A Man Pushed to the Brink- Twice

No longer does January seem to be the dumping ground for feel good romance movies and insipid comedies (ok, "Dear John" was released this weekend). First there was Peter Jackson's art-house novel porn "The Lovely Bones" (you can sense I hated, hated the thing) and now "Edge of Darkness", a more straight-forward and genuine effort because it definitely knows what it wants to be. While both films push the viewer into some uncomfortably dark places in and outside the mind, "Edge of Darkness" does it better because it avoids any manipulated emotions and grotesque view of life after death.
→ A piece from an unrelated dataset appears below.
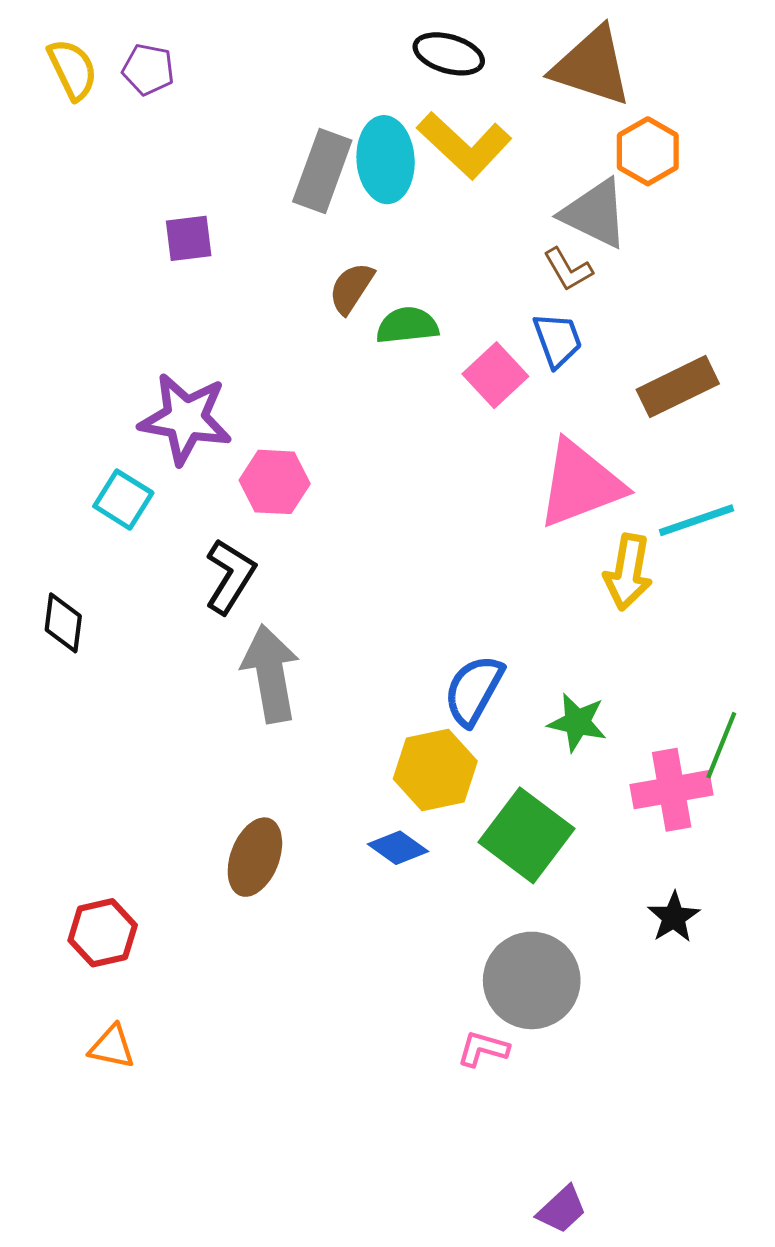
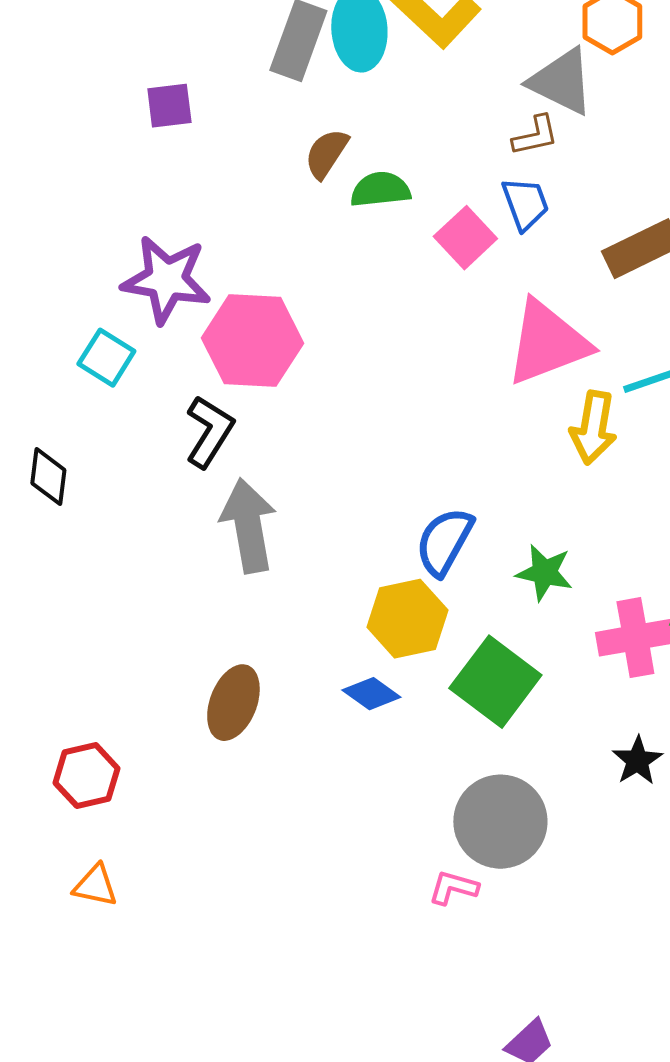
brown L-shape: (568, 269) -> (535, 136), turned -72
pink hexagon: (275, 482) -> (252, 341), size x1.5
Certainly a jazzed up and more thud-inducing affair than the BBC miniseries its based on, director Martin Campbell does take a few liberties with the late Troy Kennedy Martin's script, adding some modern touches and eliminating alot of the longueurs as Detective Craven (Bob Peck) pines for his murdered daughter. After all, I do expect some tinkering with a story that was originally allowed to live and breathe over 5 hours in its original form, now reduced to just under two. What I didn't expect was the lengths that Campbell would go to in presenting his updated anti-hero (a very good Mel Gibson) as a tragic and unstable loner that truly pushes the film over the edge in its final scenes. The same basic shadow organizations of nuclear weapon skulduggery and governmental intrusion serve as the 'baddies', yet this 2010 version of "Edge of Darkness" coalesces with the times. The violence is bracing and unsparing, the actions are quick and the corruption brims to the surface faster than one can say Enron.
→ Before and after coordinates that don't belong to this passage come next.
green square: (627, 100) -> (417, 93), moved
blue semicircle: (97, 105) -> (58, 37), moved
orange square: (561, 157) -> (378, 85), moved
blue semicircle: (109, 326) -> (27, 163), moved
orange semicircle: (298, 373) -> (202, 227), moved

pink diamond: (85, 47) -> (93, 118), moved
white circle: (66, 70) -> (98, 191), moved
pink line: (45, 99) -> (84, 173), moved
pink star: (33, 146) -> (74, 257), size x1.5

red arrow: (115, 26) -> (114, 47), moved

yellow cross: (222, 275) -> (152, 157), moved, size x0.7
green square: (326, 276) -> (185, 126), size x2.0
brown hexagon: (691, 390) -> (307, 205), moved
The one disappointment in the latest incarnation lies in the performance of Brendan Gleeson as the side-shifting spook, Jedburgh, portrayed to magnificent dimensions in the original by Joe Don Baker. Gleeson does his best with the limited role (again, 5 hours into 2), but it's the performance of Baker that sells the original miniseries as something closer to the truth. More so than the Bob Peck Craven character, his is the more tragic of the two. Kennedy Martin's original script has Craven lose a daughter, but its the shifting loyalties and anecdotal lines of Jedburgh that results in him losing a lifetime and a country. It's a beautiful arc for a complicated and diverse character, and there's only a hint of that in Campbell's reworking. One gets the sense that in 1985, the intention of the "Edge of Darkness" miniseries was to rally behind some strong political ideals while unwittingly blazing a trail for how marvelous a television miniseries could be. The intentions of this latest "Edge of Darkness" couldn't be farther from that grand purpose. That doesn't make the film any less worthy, though. On it's own, "Edge of Darkness" is a delightfully sordid film that should reward the fans of the original while creating new followers with Gibson's bat shit crazy wandering into full-on revenge mode.

3 comments:

Bunched Undies said...

A most enjoyable blog. I'm adding a link from mine.

I like the way you write.

Joe Baker said...

Thanks for reading. I checked out your blog as well and it seems we share some taste in films.

オテモヤン said...
This comment has been removed by a blog administrator.